631 - Evaluating Trends in End-Stage Renal Disease Secondary to Reflux Nephropathy
Sunday, April 27, 2025
8:30am – 10:45am HST
Publication Number: 631.4591
Alexander J. Wolf, Lucile Packard Children's Hospital Stanford, San Francisco, CA, United States; Sai liu, Stanford University School of Medicine, palo alto, CA, United States; Margaret R. Stedman, Stanford University, Palo Alto, CA, United States; Paul Grimm, Stanford University, Medical S, Palo Alto, CA, United States; Abanti Chaudhuri, Stanford University, Stanford, CA, United States; David Hains, Indiana University School of Medicine, Indianapolis, IN, United States; Michelle Starr, Indiana University School of Medicine, Indianapolis, IN, United States; Kathleen M. Kan, Stanford University School of Medicine, San Bruno, CA, United States; Scott Sutherland, Stanford University School of Medicine, Palo Alto, CA, United States; Alan Schroeder, Stanford University School of Medicine, Palo Alto, CA, United States
Fellow, Pediatric Nephrology Lucile Packard Children's Hospital Stanford San Francisco, California, United States
Background: Up to 50% of children with urinary tract infections (UTIs) have vesicoureteral reflux (VUR). Severe VUR can lead to reflux nephropathy (RN) and end-stage renal disease (ESRD). VUR is diagnosed by voiding cystourethrogram (VCUG). While the 1999 AAP UTI guidelines recommended VCUGs for all first-UTIs, the 2011 guidelines suggest VCUGs only for patients with recurrent UTIs or ultrasound abnormalities. Consequently, VCUGs have decreased. There is continued debate whether delayed or missed diagnoses of VUR, and the resultant reduction in therapeutic interventions, may be causing preventable renal damage. Objective: To evaluate recent trends in the US incidence of pediatric ESRD overall and specifically in ESRD attributed to RN. Also, due to a history of race-based medicine within UTI management, to identify potential socioeconomic and racial disparities for these diagnoses. Design/Methods: We conducted a retrospective cohort study using the United States Renal Data System (USRDS), a database that includes 100% of US patients treated for ESRD each with an assigned ICD code for primary cause of ESRD. We identified patients aged 0-24 years with ESRD attributed to RN from 2002-2021, as well as related etiologies including dysplasia and obstructive uropathies. We used US Census Bureau data to ascertain population incidence and a Poisson regression model for incidence rate ratios (IRR). We collected demographic information to compare the RN cohort to all ESRD patients. Results: Demographic data for the 43,158 patients aged 0-24 with incident ESRD between 2002-2021 are summarized in Table 1. There were 1,026 (2.4%) ESRD cases attributed to RN. While Black patients are overrepresented for overall ESRD (11,815 patients, or 27.4%), they are underrepresented in RN (80 patients, or 7.8%). The all-cause incidence of ESRD has decreased (IRR of 0.987 per year, p< 0.001), as did ESRD due to RN (IRR of 0.951 per year, p< 0.001). ESRD from etiologies related to RN decreased slightly. Incidence data are plotted in Figures 1 and 2.

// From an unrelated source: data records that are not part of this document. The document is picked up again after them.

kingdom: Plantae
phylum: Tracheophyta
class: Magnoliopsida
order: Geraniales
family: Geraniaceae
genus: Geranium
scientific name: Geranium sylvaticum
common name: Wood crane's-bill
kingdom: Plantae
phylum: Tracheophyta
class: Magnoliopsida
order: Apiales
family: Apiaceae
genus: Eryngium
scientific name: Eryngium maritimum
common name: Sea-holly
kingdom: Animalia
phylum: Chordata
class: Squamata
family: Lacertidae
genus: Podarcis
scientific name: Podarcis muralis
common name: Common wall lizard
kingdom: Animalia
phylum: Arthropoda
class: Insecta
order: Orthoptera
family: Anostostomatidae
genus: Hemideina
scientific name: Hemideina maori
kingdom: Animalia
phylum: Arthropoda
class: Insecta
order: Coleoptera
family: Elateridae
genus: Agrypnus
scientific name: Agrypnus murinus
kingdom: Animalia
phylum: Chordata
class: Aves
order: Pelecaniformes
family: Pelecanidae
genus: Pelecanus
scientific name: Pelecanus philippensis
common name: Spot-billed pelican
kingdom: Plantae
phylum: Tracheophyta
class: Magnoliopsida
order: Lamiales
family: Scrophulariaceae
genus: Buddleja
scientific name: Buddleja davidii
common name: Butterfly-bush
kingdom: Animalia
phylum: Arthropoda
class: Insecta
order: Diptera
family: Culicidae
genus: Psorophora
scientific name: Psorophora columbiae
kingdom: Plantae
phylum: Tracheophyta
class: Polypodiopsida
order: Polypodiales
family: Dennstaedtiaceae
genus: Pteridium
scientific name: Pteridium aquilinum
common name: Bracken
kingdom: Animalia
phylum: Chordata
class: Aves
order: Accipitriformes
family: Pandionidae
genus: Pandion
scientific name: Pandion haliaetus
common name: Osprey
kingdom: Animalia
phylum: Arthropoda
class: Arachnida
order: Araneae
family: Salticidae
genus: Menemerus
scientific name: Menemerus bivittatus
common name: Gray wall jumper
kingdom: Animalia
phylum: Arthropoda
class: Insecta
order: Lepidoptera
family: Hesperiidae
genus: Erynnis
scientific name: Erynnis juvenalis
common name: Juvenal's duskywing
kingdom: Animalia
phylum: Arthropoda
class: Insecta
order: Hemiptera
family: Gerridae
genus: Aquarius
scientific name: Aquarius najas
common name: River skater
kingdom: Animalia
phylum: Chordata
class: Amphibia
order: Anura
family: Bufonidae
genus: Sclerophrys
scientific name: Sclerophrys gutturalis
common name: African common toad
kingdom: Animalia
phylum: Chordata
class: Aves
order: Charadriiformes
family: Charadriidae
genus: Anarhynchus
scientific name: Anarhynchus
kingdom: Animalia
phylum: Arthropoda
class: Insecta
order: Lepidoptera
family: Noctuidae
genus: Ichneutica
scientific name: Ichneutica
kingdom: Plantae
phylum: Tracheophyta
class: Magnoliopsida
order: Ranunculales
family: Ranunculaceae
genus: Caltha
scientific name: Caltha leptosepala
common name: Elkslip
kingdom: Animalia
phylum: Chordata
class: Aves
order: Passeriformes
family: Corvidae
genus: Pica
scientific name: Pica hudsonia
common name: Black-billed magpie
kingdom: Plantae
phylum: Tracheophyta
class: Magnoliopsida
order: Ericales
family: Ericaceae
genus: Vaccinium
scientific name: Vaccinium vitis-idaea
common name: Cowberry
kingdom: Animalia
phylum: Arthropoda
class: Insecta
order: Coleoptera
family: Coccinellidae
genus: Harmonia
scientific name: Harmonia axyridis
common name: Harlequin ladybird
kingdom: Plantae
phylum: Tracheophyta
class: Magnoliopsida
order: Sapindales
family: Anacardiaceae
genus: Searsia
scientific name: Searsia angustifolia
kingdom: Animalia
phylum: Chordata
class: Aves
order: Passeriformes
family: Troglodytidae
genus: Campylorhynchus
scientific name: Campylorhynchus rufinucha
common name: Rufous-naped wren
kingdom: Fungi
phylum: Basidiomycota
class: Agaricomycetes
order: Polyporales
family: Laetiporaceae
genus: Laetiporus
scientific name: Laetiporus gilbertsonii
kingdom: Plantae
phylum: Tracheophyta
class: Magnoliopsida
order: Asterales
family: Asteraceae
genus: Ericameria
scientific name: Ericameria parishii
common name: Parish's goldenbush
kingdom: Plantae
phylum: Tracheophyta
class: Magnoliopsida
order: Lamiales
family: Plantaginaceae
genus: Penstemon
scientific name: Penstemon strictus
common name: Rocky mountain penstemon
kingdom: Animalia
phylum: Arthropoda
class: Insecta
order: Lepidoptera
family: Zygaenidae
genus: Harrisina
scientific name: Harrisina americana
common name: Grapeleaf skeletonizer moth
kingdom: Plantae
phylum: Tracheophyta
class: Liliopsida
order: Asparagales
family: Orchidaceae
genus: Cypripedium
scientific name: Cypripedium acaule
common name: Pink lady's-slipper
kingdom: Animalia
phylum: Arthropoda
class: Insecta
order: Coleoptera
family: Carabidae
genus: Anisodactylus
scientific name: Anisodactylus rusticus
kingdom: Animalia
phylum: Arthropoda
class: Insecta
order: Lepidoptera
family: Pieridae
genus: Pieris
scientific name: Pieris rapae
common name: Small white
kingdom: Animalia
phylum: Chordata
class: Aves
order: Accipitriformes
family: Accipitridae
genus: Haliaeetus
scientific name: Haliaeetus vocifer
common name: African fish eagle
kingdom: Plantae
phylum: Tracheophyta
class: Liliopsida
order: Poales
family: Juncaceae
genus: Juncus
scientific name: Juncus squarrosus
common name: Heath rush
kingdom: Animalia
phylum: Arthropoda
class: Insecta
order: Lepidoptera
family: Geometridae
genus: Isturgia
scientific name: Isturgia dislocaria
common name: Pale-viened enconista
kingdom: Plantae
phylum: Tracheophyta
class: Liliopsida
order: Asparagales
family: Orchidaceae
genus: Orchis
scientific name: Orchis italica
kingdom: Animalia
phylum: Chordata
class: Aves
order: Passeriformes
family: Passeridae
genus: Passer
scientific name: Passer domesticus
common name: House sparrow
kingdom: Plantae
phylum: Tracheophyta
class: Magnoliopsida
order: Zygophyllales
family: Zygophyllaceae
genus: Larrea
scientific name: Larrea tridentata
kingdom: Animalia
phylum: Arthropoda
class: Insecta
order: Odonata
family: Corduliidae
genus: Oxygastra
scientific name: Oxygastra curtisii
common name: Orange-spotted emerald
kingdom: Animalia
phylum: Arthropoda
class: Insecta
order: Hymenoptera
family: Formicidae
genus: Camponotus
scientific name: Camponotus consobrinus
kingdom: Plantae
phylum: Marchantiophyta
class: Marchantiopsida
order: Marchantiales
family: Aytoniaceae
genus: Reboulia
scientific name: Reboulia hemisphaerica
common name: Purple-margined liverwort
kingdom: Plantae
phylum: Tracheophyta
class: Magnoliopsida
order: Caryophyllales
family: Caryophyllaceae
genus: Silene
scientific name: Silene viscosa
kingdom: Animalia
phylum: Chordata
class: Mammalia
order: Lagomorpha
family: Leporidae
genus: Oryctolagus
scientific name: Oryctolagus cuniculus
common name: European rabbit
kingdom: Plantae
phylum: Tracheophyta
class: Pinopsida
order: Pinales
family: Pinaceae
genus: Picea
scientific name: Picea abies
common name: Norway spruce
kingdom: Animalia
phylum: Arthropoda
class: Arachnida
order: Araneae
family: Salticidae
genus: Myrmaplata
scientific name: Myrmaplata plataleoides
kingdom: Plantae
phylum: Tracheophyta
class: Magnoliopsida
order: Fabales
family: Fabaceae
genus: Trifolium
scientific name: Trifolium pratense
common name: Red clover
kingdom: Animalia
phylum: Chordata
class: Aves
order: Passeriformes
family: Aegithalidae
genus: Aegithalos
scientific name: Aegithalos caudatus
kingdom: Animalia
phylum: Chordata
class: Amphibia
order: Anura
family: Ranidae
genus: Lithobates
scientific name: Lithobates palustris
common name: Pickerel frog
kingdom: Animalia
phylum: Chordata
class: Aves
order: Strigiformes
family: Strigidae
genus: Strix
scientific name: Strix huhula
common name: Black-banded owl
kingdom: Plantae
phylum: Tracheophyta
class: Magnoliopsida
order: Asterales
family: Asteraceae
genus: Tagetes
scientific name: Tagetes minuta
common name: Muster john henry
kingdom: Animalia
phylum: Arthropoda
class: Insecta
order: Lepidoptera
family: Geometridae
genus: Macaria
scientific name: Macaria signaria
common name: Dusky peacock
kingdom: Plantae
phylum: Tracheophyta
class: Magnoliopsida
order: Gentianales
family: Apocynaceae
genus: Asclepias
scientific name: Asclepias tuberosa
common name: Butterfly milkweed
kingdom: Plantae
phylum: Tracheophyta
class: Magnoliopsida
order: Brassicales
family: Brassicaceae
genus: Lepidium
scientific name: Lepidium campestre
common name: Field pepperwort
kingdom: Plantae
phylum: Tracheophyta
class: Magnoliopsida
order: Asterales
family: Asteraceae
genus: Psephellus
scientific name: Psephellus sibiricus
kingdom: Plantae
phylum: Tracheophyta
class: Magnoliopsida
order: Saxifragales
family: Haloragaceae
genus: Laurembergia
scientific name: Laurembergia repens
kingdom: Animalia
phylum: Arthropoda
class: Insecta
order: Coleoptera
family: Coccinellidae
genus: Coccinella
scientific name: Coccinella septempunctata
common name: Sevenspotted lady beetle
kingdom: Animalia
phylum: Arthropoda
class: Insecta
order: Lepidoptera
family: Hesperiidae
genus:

Conclusion(s): We found no evidence that the incidence of pediatric ESRD due to RN has increased over our study period. These findings provide some reassurance that renal outcomes have not worsened with decreased VCUG use. However, the reduced incidence of RN may reflect an underdiagnosis of VUR (and thus future RN) in the absence of a VCUG. Continued surveillance over time and investigations into shorter-term renal outcomes are needed. Further study is also needed to assess the root cause of racial disparities in the RN cohort and the possibility that Black children with VUR are going undiagnosed.
Figure 1. Incidence of ESRD from 2002-2021 in patients aged 0-24 by all causes.
Figure 2. Incidence of ESRD from 2002-2021 in patients aged 0-24 due to reflux nephropathy and combined reflux nephropathy with overlapping diagnoses (dysplasia, obstructive uropathies, and other CAKUTs).
Figure 1. Incidence of ESRD from 2002-2021 in patients aged 0-24 by all causes.
Figure 2. Incidence of ESRD from 2002-2021 in patients aged 0-24 due to reflux nephropathy and combined reflux nephropathy with overlapping diagnoses (dysplasia, obstructive uropathies, and other CAKUTs).